Clear street, snowy trees

I often think of Emily Dickinson and her poem “There’s certain slant of light” on late February afternoons when my to-do list is long and the daylight is short.

There’s a certain Slant of light,
Winter Afternoons –
That oppresses, like the Heft
Of Cathedral Tunes –

Well trampled

It’s easy to be upbeat and energized on sunny mornings when a fresh coat of snow brightens the ground, covering the scourge of of February gray. But after dinner time–after lunch feels like an eternity ago, the afternoon chores are done, and it’s just me and my bottomless paper-piles–my spirit lags and falters.

Heavenly Hurt, it gives us –
We can find no scar,
But internal difference –
Where the Meanings, are –

Snowy steps

People speak of seasonal affective disorder as if it were a monolithic thing, with one’s moods being perpetually in the dumps from December through March. But instead, winter is an oceanic surge with troughs and swells. In the morning, when the sun is low in the sky but glaring bright, all seems possible, but when darkness descends in early afternoon, so do one’s energy and enthusiasm wane and ebb.

None may teach it – Any –
‘Tis the seal Despair –
An imperial affliction
Sent us of the Air –

Sidestreet

Emily Dickinson knew all this; I imagine her as a raw nerve cloaked in drab, her emotional barometer ever attuned to the psychic energy of the cosmos. Faith came easily on sunny summer days when all Dickinson needed was a clover, bee, and reverie. But on winter afternoons, her mood dipped toward doom.

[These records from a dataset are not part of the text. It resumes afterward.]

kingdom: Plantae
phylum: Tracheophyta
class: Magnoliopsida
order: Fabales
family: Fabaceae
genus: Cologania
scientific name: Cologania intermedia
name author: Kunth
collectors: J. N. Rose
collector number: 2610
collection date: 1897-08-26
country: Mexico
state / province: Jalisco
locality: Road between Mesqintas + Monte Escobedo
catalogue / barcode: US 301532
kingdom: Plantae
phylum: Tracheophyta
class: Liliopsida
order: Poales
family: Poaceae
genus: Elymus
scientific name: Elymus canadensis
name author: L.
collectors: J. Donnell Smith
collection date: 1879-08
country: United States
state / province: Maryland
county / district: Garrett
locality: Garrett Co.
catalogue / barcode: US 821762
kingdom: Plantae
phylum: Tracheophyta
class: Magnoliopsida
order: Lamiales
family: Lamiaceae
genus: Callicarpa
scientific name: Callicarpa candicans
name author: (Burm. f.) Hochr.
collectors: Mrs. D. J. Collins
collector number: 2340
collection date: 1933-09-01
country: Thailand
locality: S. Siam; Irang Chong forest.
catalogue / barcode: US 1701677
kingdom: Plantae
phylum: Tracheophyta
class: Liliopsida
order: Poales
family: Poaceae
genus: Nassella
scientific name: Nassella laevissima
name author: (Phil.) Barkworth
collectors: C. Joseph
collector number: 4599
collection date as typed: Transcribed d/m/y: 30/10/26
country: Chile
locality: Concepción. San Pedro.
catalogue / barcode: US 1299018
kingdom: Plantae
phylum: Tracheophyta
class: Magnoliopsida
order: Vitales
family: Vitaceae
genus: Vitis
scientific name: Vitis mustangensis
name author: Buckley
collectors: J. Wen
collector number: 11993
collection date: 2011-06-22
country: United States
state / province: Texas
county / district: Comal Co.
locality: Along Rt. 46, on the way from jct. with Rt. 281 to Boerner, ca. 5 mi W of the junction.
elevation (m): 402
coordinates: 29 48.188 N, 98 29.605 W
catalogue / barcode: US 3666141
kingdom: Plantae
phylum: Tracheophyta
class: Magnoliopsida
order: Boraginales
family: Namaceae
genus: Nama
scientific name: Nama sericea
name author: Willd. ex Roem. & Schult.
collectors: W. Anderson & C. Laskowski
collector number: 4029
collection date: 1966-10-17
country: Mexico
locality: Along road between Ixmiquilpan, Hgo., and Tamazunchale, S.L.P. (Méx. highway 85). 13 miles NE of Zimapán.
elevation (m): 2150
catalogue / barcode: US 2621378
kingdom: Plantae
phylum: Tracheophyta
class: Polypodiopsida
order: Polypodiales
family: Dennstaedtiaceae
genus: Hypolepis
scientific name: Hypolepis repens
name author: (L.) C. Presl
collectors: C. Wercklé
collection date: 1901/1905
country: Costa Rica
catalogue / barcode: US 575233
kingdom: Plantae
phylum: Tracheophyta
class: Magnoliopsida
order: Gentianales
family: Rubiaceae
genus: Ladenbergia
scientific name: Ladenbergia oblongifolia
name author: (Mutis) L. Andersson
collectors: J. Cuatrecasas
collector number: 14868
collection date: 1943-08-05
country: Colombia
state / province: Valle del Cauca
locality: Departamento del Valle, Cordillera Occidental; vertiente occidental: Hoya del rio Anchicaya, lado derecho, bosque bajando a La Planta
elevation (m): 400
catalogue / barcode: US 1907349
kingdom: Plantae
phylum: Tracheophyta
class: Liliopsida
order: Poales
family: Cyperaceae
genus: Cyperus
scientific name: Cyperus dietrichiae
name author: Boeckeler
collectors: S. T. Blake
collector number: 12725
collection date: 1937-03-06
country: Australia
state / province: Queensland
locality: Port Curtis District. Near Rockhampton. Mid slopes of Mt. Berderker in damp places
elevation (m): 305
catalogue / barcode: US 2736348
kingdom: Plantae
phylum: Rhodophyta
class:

When it comes, the Landscape listens –
Shadows – hold their breath –
When it goes, ’tis like the Distance
On the look of Death –

I’ve lived long enough in New England to know that winter always ends–the days eventually lengthen, and both warmth and greenery return. But it’s easy to forget that truth on a late February afternoon when the world outside is cold and dark and one’s to-do list is long.

Dried hydrangea

Emily Dickinson knew that in the winter, afternoon light has a particular quality–a certain slant–that sets it apart. On winter afternoons, the light angles low on shadow-strewn snow, and the landscape is shot with hues of blue and gray. Dickinson felt the heft of those certain slants; she deemed them an “imperial affliction” whose imprint is indelible. On winter afternoons, those certain slants are enough to slay you, the warmth of spring seeming as unattainable as the glaring white sun.

Dried hydrangea

And then there is the afternoon light of autumn. I can quote no poet who captures it, this light that burns warm like gold or copper, filtered through a veil of lingering oak and maple leaves. Whereas Dickinson’s certain slant of winter is the light of loss and longing, the burnished brightness of autumn is intrinsically nostalgic, the whole world tinted like a forgotten sepia-print.

On winter afternoons, you mourn a sun that’s already gone; on autumn afternoons, you rejoice in a sun that’s in the process of going: a Now that’s hastening toward Then. Autumn light lingers long enough to break your heart, looking back as it leaves, tossing golden beams over one shoulder as a radiant reminder of its passing. Autumn light loves the look (as I do) of dried hydrangea blossoms, each petal outlining in vein and line the arc of afternoon’s exit.